Records from a data source =
[Start of Attachment]
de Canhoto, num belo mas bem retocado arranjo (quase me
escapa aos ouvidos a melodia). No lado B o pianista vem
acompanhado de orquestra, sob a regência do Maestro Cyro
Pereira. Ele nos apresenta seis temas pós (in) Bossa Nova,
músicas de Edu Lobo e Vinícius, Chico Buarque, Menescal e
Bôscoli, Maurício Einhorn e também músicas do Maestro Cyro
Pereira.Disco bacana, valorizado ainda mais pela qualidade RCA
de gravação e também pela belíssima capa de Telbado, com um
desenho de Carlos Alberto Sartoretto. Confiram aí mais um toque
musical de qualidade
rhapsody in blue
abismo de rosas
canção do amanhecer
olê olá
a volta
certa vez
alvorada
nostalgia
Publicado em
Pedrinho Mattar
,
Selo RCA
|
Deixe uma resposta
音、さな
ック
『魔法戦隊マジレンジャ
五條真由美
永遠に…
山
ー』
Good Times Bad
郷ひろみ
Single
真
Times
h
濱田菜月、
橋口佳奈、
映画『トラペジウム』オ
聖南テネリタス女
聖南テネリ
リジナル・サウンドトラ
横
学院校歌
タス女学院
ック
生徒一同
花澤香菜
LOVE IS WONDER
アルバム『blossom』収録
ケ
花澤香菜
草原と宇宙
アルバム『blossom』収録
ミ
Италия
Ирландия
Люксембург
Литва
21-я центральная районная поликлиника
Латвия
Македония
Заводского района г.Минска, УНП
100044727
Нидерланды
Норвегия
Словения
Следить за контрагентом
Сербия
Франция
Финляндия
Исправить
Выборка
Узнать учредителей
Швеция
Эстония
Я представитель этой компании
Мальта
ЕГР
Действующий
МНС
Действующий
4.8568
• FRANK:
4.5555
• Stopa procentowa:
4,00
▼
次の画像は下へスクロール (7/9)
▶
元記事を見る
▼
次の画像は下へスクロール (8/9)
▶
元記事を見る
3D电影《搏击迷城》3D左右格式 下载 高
[End of Attachment]
REQUIRED WORK = Please rewrite the data above, putting "banda" wherever "orquestra" appears and changing nothing else.

ANSWER BOX =
de Canhoto, num belo mas bem retocado arranjo (quase me
escapa aos ouvidos a melodia). No lado B o pianista vem
acompanhado de banda, sob a regência do Maestro Cyro
Pereira. Ele nos apresenta seis temas pós (in) Bossa Nova,
músicas de Edu Lobo e Vinícius, Chico Buarque, Menescal e
Bôscoli, Maurício Einhorn e também músicas do Maestro Cyro
Pereira.Disco bacana, valorizado ainda mais pela qualidade RCA
de gravação e também pela belíssima capa de Telbado, com um
desenho de Carlos Alberto Sartoretto. Confiram aí mais um toque
musical de qualidade
rhapsody in blue
abismo de rosas
canção do amanhecer
olê olá
a volta
certa vez
alvorada
nostalgia
Publicado em
Pedrinho Mattar
,
Selo RCA
|
Deixe uma resposta
音、さな
ック
『魔法戦隊マジレンジャ
五條真由美
永遠に…
山
ー』
Good Times Bad
郷ひろみ
Single
真
Times
h
濱田菜月、
橋口佳奈、
映画『トラペジウム』オ
聖南テネリタス女
聖南テネリ
リジナル・サウンドトラ
横
学院校歌
タス女学院
ック
生徒一同
花澤香菜
LOVE IS WONDER
アルバム『blossom』収録
ケ
花澤香菜
草原と宇宙
アルバム『blossom』収録
ミ
Италия
Ирландия
Люксембург
Литва
21-я центральная районная поликлиника
Латвия
Македония
Заводского района г.Минска, УНП
100044727
Нидерланды
Норвегия
Словения
Следить за контрагентом
Сербия
Франция
Финляндия
Исправить
Выборка
Узнать учредителей
Швеция
Эстония
Я представитель этой компании
Мальта
ЕГР
Действующий
МНС
Действующий
4.8568
• FRANK:
4.5555
• Stopa procentowa:
4,00
▼
次の画像は下へスクロール (7/9)
▶
元記事を見る
▼
次の画像は下へスクロール (8/9)
▶
元記事を見る
3D电影《搏击迷城》3D左右格式 下载 高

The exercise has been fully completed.